78. The Coalition for Return, a movement of displaced persons and refugees of all nationalities and from all parts of Bosnia and Herzegovina, has continued to grow during the reporting period. A number of refugee associations in third countries have also joined. By jointly expressing their interests, those most affected by the war and manipulation by the authorities are becoming a significant political force at the grass-roots level. This was expressed by the gathering of 270 members of the Coalition in Tuzla on 22-23 February. The Coalition has promoted the creation of an information network between displaced persons by organising visits to communities throughout Bosnia and Herzegovina. Material support has been received to establish regional offices that will further improve contacts; the first is planned to open in April. My Office will continue to give technical and political support to the Coalition until such support is no longer required.

79. Returns to the Zone of Separation, on the basis of the Procedure established in October 1996, have met a mixed fate. Violence directed against the labourers and the destruction of the pre-fabricated provisional shelters in the hamlet of Gajevi has hit the headlines. However, the successful administrative integration of returned villagers by Republika Srpska authorities, and joint police patrolling of Republika Srpska police and UN IPTF in the Sapna and Doboj areas, do indicate a changing attitude in some areas. Likewise, the Federation authorities have recognised that cross-IEBL returns into the Zone of Separation have to be conducted in a civil and orderly manner.

80. Returns to the Zone of Separation have also been achieved in the Brcko municipality; reconstruction efforts have been ongoing under the adopted Procedure for approximately nine months, with only some initial incidents of destruction of property. Returns to contentious areas and the endorsement of the Procedure by the President of the Republika Srpska and the joint Bosnia and Herzegovina delegation to the UNHCR's refugee ministers' meeting of 21-22 March, give rise to the expectation that phased and orderly return to the Zone of Separation might become a more common and less disputed element of the stabilisation process in 1997. A focused international effort will be needed to bring about the revitalisation and normalisation of this area through the return of its original inhabitants.

81. My Deputy in Brcko, acting as the Supervisor, together with two deputies, to implement the arbitration award of 14 February 1997, will soon establish and oversee the realisation of a special procedure to enable the return of original inhabitants to Brcko. Return is a core element of the arbitration award.
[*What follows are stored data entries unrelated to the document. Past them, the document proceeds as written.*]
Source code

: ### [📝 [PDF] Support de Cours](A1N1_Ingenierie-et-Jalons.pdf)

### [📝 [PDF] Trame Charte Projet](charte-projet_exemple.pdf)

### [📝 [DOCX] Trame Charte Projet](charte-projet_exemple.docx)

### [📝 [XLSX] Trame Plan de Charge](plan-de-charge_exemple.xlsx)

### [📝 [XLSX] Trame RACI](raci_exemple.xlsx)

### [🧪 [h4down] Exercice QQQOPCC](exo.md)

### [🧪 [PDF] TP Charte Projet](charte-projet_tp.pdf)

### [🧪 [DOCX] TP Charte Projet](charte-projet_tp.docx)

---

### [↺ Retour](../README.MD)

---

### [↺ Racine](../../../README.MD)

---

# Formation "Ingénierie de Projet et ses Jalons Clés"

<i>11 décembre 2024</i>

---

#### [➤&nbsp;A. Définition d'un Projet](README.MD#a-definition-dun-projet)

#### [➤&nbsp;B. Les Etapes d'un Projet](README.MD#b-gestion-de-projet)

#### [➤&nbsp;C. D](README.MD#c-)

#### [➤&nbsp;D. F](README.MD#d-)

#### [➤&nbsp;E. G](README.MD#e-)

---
82. My Office will continue its task to co-ordinate the efforts of international actors to facilitate return and repatriation and to exercise contingency measures. After its recommendations to the Donor Conference, the Reconstruction and Return Task Force will remain engaged in efforts to harmonise economic reconstruction with return requirements. I will continue to press the governments in Bosnia and Herzegovina to fulfill their obligations to create conditions favourable to return, and will closely monitor other durable solutions offered to the community of displaced persons and refugees.